*** ENTRIES SUPPLIED Section Begins ***
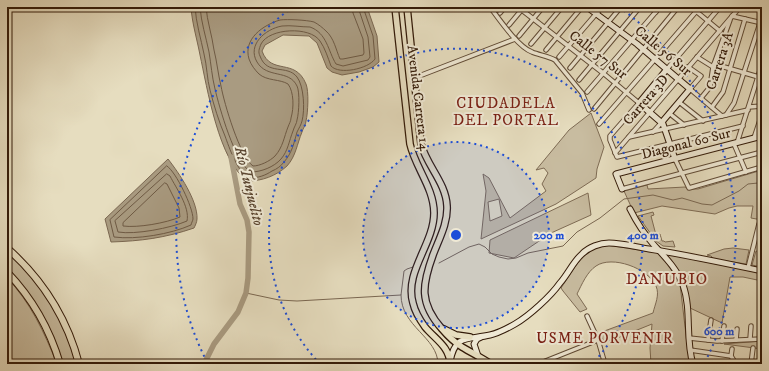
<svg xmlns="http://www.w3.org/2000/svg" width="769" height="371" viewBox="0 0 769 371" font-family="'IM FELL DW Pica',serif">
<rect width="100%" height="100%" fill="#e6ddbf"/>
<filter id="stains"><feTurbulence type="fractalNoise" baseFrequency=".005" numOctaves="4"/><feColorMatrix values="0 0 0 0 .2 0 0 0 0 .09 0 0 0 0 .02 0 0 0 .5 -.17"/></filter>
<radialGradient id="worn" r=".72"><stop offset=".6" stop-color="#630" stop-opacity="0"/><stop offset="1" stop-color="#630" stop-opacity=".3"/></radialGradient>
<g fill="#c8bca0" stroke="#7e6b54" fill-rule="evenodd">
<path d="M591,113l13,34 -7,22 -1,9 -40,26 -75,35 5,-48 -3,-17 6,4 21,40 36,-27 -4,-7 6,-11 -4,-5 -8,2 33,-40zM499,199l3,17 -12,5 -2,-19z"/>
<polygon points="762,170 762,220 751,218 753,206 737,206 729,208 715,214 662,206 634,213 624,191 647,185 648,189 685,187 689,189 698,189"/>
<polygon points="588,193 591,215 551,233 514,258 489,253 490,240"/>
<polygon points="653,212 654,215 651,216 656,235 660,234 662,241 664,241 665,242 673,241 675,247 663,246 656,241 638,216"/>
<path d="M607,245l52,8 15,17 6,14 8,68 3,12h-40l-1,-16 2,-24 -47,19 -6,-10 54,-20c2,-9 7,-18 3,-27 -8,-18 -44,-31 -60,-20 -9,6 -14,18 -19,28l10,15 -7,3 -17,-21 -2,-3c14,-20 20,-38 46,-43z"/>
<polygon points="733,248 749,250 746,264 714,259 711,256 707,255 724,249"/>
<path d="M7,250c11,12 24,23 33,36 17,23 29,51 37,78h-15l-13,-35 -42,-60z"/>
<polygon points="756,251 762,253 762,267 752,265"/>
<polygon points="666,254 762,273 762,281 743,277 730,277 722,323 690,308 682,276"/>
<path d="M7,278c24,25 37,54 50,86h-50z"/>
<polygon points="762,341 762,349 724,344"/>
</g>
<g fill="#a99b81" stroke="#7a6751">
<path d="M191,7h176l10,29 2,26 -6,5 -14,5 -17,3 -10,-3 -5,-4 -10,-25 -8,-7 -26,-1 -18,10 -3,6c9,25 33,6 44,33 3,7 2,29 0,37 0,4 -3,7 -4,11 -5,12 -6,24 -15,34 -11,10 -25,15 -39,15 -29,-18 -41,-94 -48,-126 -3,-16 -8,-32 -9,-48z"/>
<path d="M168,159c11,14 30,42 29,60 0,3 -2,7 -3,9 -29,10 -53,13 -83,14l-6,-23z"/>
</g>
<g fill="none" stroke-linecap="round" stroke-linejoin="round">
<g stroke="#6e5a44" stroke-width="1">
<path d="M195,7c1,16 6,32 9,47 3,12 3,25 6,36 4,16 9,32 15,46 4,11 13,38 24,41 8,2 17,-2 23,-6 5,-2 9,-5 12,-9 8,-9 10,-19 13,-30 2,-4 4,-7 5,-11 3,-11 2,-35 -5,-44 -10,-13 -30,-1 -37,-21 -2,-4 -1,-7 1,-12 8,-16 49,-18 59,-3 5,7 8,17 11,25 8,9 37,3 44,-7l-2,-23 -10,-29"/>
<path d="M200,7c1,15 6,30 9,45 2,12 3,25 6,37 4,17 20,75 36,83 10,0 23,-5 30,-13 7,-8 8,-18 12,-28 1,-4 4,-8 4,-11 2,-7 3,-28 0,-34 -8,-17 -30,-7 -40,-24 -10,-17 8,-33 25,-36 9,-1 19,1 28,1 17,6 18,24 26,37l7,2 25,-6 2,-3 -2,-20 -10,-30"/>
<path d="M206,7c1,14 6,28 8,43 3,12 4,24 7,36 3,17 19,71 32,80 7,0 17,-5 22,-10 8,-9 9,-19 13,-29 1,-3 3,-6 3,-9 3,-10 3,-26 -3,-34 -8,-5 -21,-3 -29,-10 -4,-4 -8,-9 -10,-15 -6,-20 14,-34 31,-39 7,-1 27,0 34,2 4,2 9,6 12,9 8,7 10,19 14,28h3l20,-4 1,-2 -1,-14 -10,-26 -1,-6"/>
<path d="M167,166c9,6 26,41 26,53 0,1 -2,5 -2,6 -20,9 -55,15 -77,12l-4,-17z"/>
<path d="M167,174l3,2c6,12 20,31 17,45 -16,7 -52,14 -69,11l-3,-11z"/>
<path d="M165,183l2,1 12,24 1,9c-14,6 -42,11 -57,9v-3z"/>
</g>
<g stroke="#7a6751" stroke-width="1">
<polyline points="439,263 469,247 479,244 485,247 492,254 499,257 508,259 516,258 528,253 563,246 577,232 600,218 624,199 653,195 673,200 682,198 702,204 712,205 739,191 748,184 758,183 762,186"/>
<polyline points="246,293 279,300 297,301 401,295 404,271 407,269 413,267"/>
<path d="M401,295c0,32 37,42 37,69"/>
</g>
<polyline stroke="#a99b81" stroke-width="5.5" points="204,364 214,344 238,312 246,293 248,278 249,232 247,220 240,204 231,157"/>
<g stroke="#604b36" stroke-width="5.5">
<g id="street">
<path d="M490,7c9,12 28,40 42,45 7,3 16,4 23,8l27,33 7,17"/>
<polyline points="518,7 603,73 639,103 610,136 610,140 617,157 743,126"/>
<polyline points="649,7 656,12"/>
<polyline points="691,7 720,31"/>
<polyline points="500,13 505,7"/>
<polyline points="732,16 762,23"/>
<polyline points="509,25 524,7"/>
<polyline points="519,36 543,7"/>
<polyline points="531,44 562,7"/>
<polyline points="546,50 582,7"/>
<polyline points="559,57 602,7"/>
<polyline points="697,57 713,67"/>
<polyline points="714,64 762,78"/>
<polyline points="688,67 701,76 690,89 722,116"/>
<polyline points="570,68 621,7"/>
<polyline points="667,69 720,7"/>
<polyline points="414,78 515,39"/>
<polyline points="579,80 640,7"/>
<polyline points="587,92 660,7"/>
<polyline points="701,98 710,87 713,67 730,20"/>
<polyline points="679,102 703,121"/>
<polyline points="712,107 723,92 745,19"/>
<polyline points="749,107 762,106"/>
<polyline points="594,109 678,7"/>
<polyline points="669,113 684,125"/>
<polyline points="726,115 734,103 760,23"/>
<polyline points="599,124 700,7"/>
<polyline points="653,132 662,122"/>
<polyline points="629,137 748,110"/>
<polyline points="754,138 762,114"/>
<polyline points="737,143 762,64"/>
<polyline points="734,144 746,172"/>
<polyline points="615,153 740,7"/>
<polyline points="675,159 689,188 762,167"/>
<polyline points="622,189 762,152"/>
<polyline points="748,268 759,224"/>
<polyline points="587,316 598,340 605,364"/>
<polyline points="689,338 717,341 762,339"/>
<polyline points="750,339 751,326"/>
<polyline points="708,340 711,320"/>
<polyline points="736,340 737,329"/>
<polyline points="722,341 724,326"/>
<polyline points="732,349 731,356 736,364"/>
<polyline points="690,350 731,356"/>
<polyline points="538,364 598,340"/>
<polyline points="751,364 753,348"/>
</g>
</g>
<g stroke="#331a08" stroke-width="7">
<g id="secondary">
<polyline points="587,7 637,44 690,89 662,122"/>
<polyline points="667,69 639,103 663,124 675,159"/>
<polyline points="622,189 616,174 762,136"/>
<path d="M630,209c6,12 15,26 24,36 11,12 23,24 29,40 9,25 2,54 10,79"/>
<polyline points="478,356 474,344 477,339 481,337"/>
<path d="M450,362c5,-29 19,-22 40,-27 9,-2 18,-7 25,-11 14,-8 36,-28 45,-41 8,-9 13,-21 22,-29 7,-7 18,-11 27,-11 13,0 27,4 40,6 38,6 75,14 113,22"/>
</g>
</g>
<g stroke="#331a08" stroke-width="8">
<g id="primary">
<path d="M395,7l15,137c5,23 24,44 24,69 0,31 -30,59 -21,90 2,9 7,17 12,24 10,12 25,20 25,37"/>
<path d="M407,7l14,137c6,22 25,39 26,62 1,17 -8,33 -14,49 -11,30 -14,48 9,74 6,7 12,13 20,18 10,6 20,11 29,17"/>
<polyline points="444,329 456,335 470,337"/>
</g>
</g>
<g stroke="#331a08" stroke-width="8">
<g id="highway">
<path d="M7,248c35,31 60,70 72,116"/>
<path d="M7,272c25,26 43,58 53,92"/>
</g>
</g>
<use href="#street" stroke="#efe9d5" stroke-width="3.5"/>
<use href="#secondary" stroke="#efe9d5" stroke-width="5"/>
<use href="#primary" stroke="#e6ddbf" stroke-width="5.5"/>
<use href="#highway" stroke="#e6ddbf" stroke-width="6"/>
</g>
<circle cx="456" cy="235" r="93" fill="#1d4ed8" fill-opacity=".12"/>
<g fill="none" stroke="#1d4ed8" stroke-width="2" stroke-dasharray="2 4">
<circle cx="456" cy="235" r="93"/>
<path d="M320 364A187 187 0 1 1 592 364"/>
<path d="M207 362A280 280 0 0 1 293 7M619 7A280 280 0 0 1 705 362"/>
</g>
<g text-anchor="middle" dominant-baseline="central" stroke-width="4" stroke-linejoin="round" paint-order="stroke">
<g font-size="14" fill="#331a08" stroke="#efe9d5">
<text transform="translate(663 51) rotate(40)">Calle 56 Sur</text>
<text transform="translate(598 55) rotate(38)">Calle 57 Sur</text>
<text transform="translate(720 61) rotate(-72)">Carrera 3A</text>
<text transform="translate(418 98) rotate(83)">Avenida Carrera 14</text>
<text transform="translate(646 100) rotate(-49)">Carrera 3D</text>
<text transform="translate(686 144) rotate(-14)">Diagonal 60 Sur</text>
</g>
<g font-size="15" letter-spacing="1" fill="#7a1f14" stroke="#efe9d5">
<text x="506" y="103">CIUDADELA<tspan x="506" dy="17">DEL PORTAL</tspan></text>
<text x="605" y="338">USME PORVENIR</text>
</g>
<g font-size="15" font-style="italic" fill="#5c4732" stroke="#efe9d5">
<text transform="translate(249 186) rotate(76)">Río Tunjuelito</text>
</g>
<g font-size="16" letter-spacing="1" fill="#7a1f14" stroke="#efe9d5">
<text x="667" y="279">DANUBIO</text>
</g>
</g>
<circle cx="456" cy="235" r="6" fill="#1d4ed8" stroke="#efe9d5" stroke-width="2"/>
<g font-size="12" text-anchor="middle" font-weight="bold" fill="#1d4ed8" stroke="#efe9d5" stroke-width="4" stroke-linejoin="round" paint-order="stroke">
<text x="549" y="239">200 m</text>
<text x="643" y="239">400 m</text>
<text x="719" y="335">600 m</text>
</g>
<rect width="769" height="371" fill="none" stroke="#e6ddbf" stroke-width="24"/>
<rect x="8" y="8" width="753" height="355" fill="none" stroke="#331a08" stroke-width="2"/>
<rect x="12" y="12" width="745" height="347" fill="none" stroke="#331a08"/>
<rect width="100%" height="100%" filter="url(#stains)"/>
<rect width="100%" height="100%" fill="url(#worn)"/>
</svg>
*** ENTRIES SUPPLIED Section Ends ***
WHAT IS EXPECTED:
Identify all lines in the records above with the word "stains".

RESPONSE AREA:
<filter id="stains"><feTurbulence type="fractalNoise" baseFrequency=".005" numOctaves="4"/><feColorMatrix values="0 0 0 0 .2 0 0 0 0 .09 0 0 0 0 .02 0 0 0 .5 -.17"/></filter>
<rect width="100%" height="100%" filter="url(#stains)"/>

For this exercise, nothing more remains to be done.